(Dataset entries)
[Start of section]

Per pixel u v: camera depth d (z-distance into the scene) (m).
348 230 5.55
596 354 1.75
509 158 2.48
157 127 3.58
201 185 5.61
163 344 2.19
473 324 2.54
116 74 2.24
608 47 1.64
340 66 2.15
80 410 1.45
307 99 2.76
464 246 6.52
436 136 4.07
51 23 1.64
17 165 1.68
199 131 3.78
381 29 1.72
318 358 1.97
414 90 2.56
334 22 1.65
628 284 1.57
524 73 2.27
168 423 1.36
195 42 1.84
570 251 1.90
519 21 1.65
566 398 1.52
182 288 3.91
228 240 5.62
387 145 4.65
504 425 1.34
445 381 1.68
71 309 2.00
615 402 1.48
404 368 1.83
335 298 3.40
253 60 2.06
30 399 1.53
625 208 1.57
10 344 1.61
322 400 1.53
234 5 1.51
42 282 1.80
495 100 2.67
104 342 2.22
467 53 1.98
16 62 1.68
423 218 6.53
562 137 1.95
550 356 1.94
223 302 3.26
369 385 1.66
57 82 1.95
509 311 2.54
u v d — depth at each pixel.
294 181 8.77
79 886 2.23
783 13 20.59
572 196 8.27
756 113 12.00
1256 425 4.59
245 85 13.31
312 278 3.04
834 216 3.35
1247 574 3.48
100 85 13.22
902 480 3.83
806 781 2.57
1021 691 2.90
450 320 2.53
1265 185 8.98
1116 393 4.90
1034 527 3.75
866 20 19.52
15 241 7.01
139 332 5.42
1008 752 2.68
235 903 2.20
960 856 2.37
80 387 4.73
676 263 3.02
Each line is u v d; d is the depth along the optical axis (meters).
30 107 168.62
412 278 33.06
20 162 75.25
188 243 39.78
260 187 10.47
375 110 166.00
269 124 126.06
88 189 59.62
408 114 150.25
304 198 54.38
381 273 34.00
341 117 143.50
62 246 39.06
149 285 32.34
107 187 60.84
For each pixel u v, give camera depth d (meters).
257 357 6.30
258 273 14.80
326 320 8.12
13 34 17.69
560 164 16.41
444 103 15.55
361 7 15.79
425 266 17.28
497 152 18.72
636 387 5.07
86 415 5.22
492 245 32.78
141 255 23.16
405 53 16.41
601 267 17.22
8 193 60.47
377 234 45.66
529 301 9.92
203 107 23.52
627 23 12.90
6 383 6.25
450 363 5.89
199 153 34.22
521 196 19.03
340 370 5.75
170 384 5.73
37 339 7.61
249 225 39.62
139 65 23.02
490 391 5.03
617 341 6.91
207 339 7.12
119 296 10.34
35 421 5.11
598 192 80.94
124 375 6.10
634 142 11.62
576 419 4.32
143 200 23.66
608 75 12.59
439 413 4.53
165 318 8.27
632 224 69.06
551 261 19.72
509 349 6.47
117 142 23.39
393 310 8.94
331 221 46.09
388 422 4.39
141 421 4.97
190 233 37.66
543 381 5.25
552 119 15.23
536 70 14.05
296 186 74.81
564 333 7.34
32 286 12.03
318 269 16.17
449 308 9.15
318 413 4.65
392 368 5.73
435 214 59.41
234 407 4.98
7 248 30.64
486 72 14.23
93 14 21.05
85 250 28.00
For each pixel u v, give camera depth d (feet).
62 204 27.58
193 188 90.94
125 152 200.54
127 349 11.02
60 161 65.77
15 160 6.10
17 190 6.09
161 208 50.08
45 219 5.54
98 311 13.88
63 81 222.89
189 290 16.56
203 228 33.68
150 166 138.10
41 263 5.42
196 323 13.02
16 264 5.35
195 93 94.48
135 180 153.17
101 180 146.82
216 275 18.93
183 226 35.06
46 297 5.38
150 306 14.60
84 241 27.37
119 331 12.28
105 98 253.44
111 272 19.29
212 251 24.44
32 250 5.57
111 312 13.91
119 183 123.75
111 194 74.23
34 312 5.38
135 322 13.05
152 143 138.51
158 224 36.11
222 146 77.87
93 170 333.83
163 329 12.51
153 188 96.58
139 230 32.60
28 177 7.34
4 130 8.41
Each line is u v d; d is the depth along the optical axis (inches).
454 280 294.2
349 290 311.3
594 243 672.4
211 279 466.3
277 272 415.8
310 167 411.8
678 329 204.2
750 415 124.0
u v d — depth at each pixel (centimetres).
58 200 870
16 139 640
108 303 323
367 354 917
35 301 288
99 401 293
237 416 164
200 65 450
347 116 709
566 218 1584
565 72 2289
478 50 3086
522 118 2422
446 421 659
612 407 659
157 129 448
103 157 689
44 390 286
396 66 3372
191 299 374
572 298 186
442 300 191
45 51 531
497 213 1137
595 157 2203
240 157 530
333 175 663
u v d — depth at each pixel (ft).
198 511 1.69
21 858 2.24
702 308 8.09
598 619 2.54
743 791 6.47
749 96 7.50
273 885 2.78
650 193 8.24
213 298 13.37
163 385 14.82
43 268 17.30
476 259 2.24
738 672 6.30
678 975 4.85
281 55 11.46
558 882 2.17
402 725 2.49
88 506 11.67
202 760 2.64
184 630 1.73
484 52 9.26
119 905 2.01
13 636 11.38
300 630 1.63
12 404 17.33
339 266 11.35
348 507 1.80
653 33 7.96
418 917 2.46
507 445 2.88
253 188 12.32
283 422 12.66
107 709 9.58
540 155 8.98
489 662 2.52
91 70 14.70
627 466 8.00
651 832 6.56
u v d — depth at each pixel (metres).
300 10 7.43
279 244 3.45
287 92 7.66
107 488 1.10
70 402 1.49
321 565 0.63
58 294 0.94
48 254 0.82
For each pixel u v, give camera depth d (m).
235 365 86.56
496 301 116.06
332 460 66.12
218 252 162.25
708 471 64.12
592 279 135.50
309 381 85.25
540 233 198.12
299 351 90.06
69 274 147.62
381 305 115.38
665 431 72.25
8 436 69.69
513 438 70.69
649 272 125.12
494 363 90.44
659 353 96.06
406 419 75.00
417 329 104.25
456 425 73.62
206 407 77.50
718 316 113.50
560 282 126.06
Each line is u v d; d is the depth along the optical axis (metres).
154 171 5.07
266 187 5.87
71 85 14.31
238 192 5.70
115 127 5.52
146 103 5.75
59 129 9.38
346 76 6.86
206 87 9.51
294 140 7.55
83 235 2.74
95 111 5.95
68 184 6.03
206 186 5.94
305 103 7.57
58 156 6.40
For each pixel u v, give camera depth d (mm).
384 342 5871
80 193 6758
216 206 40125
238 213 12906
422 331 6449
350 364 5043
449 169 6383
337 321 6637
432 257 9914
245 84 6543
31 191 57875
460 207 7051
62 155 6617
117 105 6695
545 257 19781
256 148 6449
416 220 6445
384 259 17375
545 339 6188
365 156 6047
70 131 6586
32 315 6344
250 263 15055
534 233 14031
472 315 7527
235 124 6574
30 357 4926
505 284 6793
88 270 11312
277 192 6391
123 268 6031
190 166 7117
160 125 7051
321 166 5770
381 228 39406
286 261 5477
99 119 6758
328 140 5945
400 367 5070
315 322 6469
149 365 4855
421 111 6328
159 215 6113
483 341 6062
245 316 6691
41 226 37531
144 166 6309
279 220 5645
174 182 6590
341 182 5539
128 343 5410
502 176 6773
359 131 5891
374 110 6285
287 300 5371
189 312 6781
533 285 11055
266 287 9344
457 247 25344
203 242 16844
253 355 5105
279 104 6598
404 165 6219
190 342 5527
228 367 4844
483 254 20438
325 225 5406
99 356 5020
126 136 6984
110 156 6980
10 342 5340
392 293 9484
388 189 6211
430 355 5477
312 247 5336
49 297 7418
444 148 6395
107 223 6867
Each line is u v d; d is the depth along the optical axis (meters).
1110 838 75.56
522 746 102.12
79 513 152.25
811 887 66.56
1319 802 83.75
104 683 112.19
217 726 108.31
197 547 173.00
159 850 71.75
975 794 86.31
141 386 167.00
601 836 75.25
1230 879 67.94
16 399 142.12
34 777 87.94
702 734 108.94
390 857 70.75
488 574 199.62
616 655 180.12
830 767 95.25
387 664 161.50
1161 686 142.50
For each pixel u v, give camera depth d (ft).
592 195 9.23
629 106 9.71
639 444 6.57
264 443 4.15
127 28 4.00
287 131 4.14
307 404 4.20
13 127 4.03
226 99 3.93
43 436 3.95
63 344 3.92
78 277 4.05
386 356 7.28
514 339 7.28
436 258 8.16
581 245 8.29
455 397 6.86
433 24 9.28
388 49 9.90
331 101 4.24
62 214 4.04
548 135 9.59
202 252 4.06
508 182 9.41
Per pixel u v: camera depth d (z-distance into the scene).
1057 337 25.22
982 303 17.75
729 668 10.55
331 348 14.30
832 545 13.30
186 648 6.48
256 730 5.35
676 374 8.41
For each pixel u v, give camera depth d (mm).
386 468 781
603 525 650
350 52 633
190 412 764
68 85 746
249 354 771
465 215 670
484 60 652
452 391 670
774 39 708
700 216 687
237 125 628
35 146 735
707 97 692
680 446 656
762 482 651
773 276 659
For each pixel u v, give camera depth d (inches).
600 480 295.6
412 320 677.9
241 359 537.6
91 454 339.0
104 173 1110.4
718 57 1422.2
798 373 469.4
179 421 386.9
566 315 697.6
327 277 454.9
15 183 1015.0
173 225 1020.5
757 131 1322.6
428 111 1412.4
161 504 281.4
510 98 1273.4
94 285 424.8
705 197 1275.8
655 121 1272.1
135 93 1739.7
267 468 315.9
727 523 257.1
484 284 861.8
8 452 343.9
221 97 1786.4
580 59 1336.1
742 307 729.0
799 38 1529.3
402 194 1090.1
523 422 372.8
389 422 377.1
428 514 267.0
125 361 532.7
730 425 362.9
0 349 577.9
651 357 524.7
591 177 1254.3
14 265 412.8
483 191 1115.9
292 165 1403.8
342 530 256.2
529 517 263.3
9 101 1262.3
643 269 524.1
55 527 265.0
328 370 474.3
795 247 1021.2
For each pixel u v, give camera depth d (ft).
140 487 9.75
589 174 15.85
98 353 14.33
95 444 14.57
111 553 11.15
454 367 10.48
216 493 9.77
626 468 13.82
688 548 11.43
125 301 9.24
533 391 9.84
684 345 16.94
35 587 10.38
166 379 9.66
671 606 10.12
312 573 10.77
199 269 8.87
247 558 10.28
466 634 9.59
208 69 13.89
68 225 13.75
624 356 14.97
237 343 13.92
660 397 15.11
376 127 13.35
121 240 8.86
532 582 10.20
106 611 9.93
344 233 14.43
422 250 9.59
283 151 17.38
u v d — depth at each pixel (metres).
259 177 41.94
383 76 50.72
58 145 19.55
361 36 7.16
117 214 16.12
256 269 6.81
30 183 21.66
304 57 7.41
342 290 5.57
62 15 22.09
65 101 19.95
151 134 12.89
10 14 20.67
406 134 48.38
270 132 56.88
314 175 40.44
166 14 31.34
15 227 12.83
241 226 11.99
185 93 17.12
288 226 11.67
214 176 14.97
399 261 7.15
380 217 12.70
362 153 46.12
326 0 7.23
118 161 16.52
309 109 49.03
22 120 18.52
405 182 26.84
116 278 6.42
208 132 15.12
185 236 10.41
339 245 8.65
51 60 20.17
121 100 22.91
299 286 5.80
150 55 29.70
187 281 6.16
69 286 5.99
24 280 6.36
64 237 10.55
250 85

[End of section]

§ **What to work on**: The required answer is the exact run of lines above starting at the line with "533 285 11055" and ending at the line with "465 215 670", with both ends present.

§ **Your response**:
533 285 11055
266 287 9344
457 247 25344
203 242 16844
253 355 5105
279 104 6598
404 165 6219
190 342 5527
228 367 4844
483 254 20438
325 225 5406
99 356 5020
126 136 6984
110 156 6980
10 342 5340
392 293 9484
388 189 6211
430 355 5477
312 247 5336
49 297 7418
444 148 6395
107 223 6867
Each line is u v d; d is the depth along the optical axis (meters).
1110 838 75.56
522 746 102.12
79 513 152.25
811 887 66.56
1319 802 83.75
104 683 112.19
217 726 108.31
197 547 173.00
159 850 71.75
975 794 86.31
141 386 167.00
601 836 75.25
1230 879 67.94
16 399 142.12
34 777 87.94
702 734 108.94
390 857 70.75
488 574 199.62
616 655 180.12
830 767 95.25
387 664 161.50
1161 686 142.50
For each pixel u v, give camera depth d (ft).
592 195 9.23
629 106 9.71
639 444 6.57
264 443 4.15
127 28 4.00
287 131 4.14
307 404 4.20
13 127 4.03
226 99 3.93
43 436 3.95
63 344 3.92
78 277 4.05
386 356 7.28
514 339 7.28
436 258 8.16
581 245 8.29
455 397 6.86
433 24 9.28
388 49 9.90
331 101 4.24
62 214 4.04
548 135 9.59
202 252 4.06
508 182 9.41
Per pixel u v: camera depth d (z-distance into the scene).
1057 337 25.22
982 303 17.75
729 668 10.55
331 348 14.30
832 545 13.30
186 648 6.48
256 730 5.35
676 374 8.41
For each pixel u v, give camera depth d (mm).
386 468 781
603 525 650
350 52 633
190 412 764
68 85 746
249 354 771
465 215 670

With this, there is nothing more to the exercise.